### TASK ITEM
The entries below contain pictures, which are to be left out; write out exactly, and only, the lines from the line with "left wrist: (177, 150)" up to and including the line with "right hip: (58, 168)".

Structured pose outputs:
=-=-=-=-=

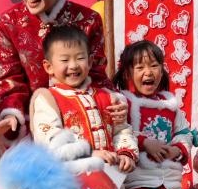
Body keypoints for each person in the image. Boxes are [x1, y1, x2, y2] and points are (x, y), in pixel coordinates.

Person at [0, 0, 124, 147]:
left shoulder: (87, 20)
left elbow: (97, 75)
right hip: (32, 134)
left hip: (84, 132)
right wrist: (11, 115)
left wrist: (114, 102)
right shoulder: (8, 23)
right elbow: (7, 81)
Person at [29, 25, 136, 172]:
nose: (73, 66)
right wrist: (89, 154)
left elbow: (121, 131)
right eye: (65, 60)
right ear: (49, 67)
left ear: (90, 61)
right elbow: (50, 144)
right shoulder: (48, 99)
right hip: (71, 183)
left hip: (112, 180)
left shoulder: (107, 97)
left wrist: (125, 154)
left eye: (80, 58)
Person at [115, 39, 195, 189]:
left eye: (154, 65)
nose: (148, 72)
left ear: (161, 70)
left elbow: (184, 133)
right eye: (140, 67)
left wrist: (177, 150)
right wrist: (144, 143)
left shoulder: (170, 103)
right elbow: (118, 131)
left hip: (171, 186)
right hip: (140, 186)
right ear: (127, 73)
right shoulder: (123, 102)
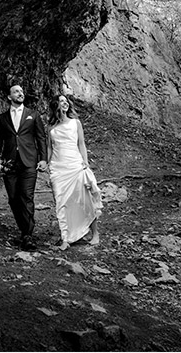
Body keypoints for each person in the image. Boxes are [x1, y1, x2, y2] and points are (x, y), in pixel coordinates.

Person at [0, 84, 47, 251]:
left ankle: (27, 234)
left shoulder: (33, 115)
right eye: (16, 91)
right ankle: (24, 229)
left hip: (29, 162)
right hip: (8, 164)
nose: (20, 93)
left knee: (26, 196)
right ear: (9, 97)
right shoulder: (1, 118)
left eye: (22, 91)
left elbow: (41, 138)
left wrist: (43, 159)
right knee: (13, 198)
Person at [47, 94, 103, 251]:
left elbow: (81, 143)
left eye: (66, 101)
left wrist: (85, 163)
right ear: (55, 105)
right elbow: (50, 148)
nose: (64, 104)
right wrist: (47, 162)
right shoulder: (51, 128)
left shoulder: (75, 123)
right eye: (61, 101)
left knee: (84, 199)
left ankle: (95, 233)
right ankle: (66, 238)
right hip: (58, 168)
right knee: (61, 201)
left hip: (75, 165)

=-=-=-=-=

### SOLUTION FOR THIS EXERCISE
left wrist: (177, 150)
right wrist: (144, 143)
left shoulder: (170, 103)
right elbow: (118, 131)
left hip: (171, 186)
right hip: (140, 186)
right ear: (127, 73)
right shoulder: (123, 102)
Body keypoints for each person in the image. Boxes are [x1, y1, x2, y2] and points are (x, y), in pixel coordinates.

Person at [0, 84, 47, 251]:
left ankle: (27, 234)
left shoulder: (33, 115)
right eye: (16, 91)
right ankle: (24, 229)
left hip: (29, 162)
right hip: (8, 164)
nose: (20, 93)
left knee: (26, 196)
right ear: (9, 97)
right shoulder: (1, 118)
left eye: (22, 91)
left elbow: (41, 138)
left wrist: (43, 159)
right knee: (13, 198)
Person at [47, 94, 103, 251]:
left elbow: (81, 143)
left eye: (66, 101)
left wrist: (85, 163)
right ear: (55, 105)
right elbow: (50, 148)
nose: (64, 104)
right wrist: (47, 162)
right shoulder: (51, 128)
left shoulder: (75, 123)
right eye: (61, 101)
left knee: (84, 199)
left ankle: (95, 233)
right ankle: (66, 238)
right hip: (58, 168)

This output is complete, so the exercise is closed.